Sunday, 18 August 2013

Weird decimal calculation in Java, potentially a bug?

Weird decimal calculation in Java, potentially a bug?

I have weird decimal calculation that really surprise me, I have two big
decimal number, one is a normal proce and the other one is an offer price.
Then I want to calculate discount percentage and ceil it to the nearest
integer.
Here are the code:
BigDecimal listPrice = new BigDecimal(510000);
BigDecimal offerPrice = new BigDecimal(433500);
int itemDiscount = (int)Math.ceil(((listPrice.longValue() -
offerPrice.longValue()) / (float) listPrice.longValue()) * 100);
I expect it would set 15 as value of itemDiscount, but surprisingly it has
16, wow.
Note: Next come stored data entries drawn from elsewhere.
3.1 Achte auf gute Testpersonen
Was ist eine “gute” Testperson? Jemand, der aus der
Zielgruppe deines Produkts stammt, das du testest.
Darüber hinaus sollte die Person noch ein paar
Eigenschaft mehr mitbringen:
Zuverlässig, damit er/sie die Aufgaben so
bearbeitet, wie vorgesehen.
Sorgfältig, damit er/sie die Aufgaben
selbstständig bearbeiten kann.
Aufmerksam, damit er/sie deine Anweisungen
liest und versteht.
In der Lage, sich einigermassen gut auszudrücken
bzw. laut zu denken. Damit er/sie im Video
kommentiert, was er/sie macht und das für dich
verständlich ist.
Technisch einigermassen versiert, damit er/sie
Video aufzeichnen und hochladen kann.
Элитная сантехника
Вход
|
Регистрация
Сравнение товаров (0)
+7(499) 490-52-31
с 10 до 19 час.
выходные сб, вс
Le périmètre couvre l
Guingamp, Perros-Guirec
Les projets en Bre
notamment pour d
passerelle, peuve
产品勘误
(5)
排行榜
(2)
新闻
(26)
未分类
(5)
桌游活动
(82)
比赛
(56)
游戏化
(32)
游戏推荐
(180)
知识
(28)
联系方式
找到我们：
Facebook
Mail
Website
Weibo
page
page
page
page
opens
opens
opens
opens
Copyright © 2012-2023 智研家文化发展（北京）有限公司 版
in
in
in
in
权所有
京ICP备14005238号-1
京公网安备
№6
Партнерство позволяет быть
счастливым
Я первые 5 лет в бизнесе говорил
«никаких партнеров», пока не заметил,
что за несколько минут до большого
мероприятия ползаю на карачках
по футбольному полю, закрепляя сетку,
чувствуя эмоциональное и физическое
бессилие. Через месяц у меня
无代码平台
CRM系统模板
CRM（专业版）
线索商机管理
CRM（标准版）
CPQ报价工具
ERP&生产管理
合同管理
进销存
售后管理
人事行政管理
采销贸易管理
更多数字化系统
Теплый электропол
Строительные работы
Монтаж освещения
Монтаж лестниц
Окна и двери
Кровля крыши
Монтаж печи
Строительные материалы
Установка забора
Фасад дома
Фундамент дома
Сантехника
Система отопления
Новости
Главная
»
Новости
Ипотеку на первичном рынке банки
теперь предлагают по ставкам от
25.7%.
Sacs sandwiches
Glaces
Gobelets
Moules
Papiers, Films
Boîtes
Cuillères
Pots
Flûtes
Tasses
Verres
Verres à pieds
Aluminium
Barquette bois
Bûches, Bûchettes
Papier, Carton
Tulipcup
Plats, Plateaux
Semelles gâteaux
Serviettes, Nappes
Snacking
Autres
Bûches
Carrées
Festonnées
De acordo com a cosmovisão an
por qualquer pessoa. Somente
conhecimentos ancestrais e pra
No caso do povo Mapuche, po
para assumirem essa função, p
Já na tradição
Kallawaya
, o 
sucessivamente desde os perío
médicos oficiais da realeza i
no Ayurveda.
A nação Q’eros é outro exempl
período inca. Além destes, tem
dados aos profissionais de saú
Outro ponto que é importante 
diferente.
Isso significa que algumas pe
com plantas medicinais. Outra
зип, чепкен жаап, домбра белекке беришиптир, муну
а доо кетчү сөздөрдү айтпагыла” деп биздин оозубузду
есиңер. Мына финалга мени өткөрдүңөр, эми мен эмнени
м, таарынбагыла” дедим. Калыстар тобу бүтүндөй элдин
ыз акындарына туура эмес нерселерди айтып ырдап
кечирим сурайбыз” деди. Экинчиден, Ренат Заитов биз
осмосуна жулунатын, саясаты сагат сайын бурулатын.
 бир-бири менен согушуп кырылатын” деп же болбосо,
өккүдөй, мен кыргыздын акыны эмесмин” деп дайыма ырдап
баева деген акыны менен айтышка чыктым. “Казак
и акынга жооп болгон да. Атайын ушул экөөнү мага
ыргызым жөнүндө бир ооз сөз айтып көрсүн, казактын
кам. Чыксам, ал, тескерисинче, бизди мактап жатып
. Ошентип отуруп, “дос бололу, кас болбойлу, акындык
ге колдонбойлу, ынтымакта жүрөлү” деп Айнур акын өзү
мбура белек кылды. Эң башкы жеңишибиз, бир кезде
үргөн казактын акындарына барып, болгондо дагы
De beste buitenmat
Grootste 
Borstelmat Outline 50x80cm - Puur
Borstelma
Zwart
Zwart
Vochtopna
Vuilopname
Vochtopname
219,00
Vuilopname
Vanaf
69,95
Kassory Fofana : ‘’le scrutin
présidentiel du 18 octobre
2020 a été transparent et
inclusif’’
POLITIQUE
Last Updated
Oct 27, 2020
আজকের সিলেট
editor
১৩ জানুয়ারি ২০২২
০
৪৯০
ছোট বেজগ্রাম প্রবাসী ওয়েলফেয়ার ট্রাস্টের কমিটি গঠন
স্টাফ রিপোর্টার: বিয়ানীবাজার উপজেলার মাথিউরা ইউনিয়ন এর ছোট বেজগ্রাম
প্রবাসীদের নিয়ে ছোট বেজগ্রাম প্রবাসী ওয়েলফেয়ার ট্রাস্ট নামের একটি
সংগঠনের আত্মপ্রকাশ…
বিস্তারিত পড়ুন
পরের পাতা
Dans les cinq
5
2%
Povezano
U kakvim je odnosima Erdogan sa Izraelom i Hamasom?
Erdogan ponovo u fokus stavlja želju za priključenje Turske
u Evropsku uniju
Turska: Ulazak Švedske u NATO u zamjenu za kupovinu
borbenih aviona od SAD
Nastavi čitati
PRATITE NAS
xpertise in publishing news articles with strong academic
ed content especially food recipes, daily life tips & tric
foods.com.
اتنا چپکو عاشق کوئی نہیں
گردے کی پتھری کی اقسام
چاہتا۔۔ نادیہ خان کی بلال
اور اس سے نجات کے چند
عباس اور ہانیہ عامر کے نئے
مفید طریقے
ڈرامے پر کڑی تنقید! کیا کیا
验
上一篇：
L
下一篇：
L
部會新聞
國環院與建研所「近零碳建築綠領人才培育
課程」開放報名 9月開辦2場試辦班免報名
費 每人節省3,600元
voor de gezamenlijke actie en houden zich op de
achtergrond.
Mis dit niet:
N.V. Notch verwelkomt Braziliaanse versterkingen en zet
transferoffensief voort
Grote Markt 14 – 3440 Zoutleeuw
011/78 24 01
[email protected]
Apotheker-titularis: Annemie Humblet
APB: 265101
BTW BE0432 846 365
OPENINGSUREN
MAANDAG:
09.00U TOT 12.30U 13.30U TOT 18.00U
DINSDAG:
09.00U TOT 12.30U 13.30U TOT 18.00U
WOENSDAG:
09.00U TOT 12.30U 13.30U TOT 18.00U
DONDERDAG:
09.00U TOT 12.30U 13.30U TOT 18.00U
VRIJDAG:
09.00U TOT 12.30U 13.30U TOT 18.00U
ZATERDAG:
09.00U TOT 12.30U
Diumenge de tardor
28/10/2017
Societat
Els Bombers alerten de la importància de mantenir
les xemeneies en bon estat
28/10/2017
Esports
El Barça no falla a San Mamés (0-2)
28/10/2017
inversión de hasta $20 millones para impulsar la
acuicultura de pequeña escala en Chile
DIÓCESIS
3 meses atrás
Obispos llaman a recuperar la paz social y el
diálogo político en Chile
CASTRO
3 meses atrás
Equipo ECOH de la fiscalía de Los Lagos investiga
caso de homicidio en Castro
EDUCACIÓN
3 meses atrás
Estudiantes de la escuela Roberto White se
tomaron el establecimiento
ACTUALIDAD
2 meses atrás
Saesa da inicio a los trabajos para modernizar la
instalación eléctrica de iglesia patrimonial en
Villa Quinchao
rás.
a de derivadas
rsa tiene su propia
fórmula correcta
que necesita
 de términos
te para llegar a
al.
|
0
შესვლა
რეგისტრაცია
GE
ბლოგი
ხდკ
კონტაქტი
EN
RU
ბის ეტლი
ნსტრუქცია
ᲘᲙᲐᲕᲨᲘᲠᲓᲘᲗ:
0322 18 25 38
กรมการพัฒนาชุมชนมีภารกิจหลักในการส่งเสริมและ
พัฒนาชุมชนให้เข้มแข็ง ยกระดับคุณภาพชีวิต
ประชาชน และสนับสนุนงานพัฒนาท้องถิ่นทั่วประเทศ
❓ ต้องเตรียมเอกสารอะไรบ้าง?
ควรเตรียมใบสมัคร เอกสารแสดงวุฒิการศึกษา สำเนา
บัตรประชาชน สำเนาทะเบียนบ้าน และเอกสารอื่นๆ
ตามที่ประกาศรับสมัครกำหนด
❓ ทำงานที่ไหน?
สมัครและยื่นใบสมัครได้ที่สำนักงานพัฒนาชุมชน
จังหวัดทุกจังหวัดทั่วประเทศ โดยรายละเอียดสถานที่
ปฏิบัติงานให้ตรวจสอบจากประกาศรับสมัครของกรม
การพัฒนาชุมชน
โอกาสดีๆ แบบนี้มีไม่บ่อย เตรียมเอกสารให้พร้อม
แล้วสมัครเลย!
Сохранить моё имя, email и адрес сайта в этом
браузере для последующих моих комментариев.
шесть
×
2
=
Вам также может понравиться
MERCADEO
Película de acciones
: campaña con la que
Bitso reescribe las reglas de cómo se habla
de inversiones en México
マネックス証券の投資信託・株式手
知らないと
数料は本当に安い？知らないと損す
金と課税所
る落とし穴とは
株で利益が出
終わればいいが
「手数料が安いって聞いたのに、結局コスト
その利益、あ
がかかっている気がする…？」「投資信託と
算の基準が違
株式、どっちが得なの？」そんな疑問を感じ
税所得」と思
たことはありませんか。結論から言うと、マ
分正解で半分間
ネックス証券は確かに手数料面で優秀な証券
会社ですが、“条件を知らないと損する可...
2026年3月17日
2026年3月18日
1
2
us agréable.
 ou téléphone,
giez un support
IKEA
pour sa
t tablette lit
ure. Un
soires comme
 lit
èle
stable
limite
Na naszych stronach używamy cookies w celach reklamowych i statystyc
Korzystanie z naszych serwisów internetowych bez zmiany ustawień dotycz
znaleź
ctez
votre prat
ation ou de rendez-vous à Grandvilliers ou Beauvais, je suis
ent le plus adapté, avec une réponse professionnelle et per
Then i print each calculation to show in which statement is the
problem, so i put System.out.println for each statement as below :
System.out.println(listPrice.longValue() - offerPrice.longValue()); //==>
show 76500
System.out.println((listPrice.longValue() - offerPrice.longValue()) /
(float) listPrice.longValue()); // ==> 0.15
System.out.println((listPrice.longValue() - offerPrice.longValue()) * 100
/ (float) listPrice.longValue()); // ==> 15.000001
the problem is in above statement, istead of returning 15.0, it return
15.000001. And when i ceil it, it will of course return 16 instead of 15.
What is the explanation if this case? is this the way it is or it is a bug?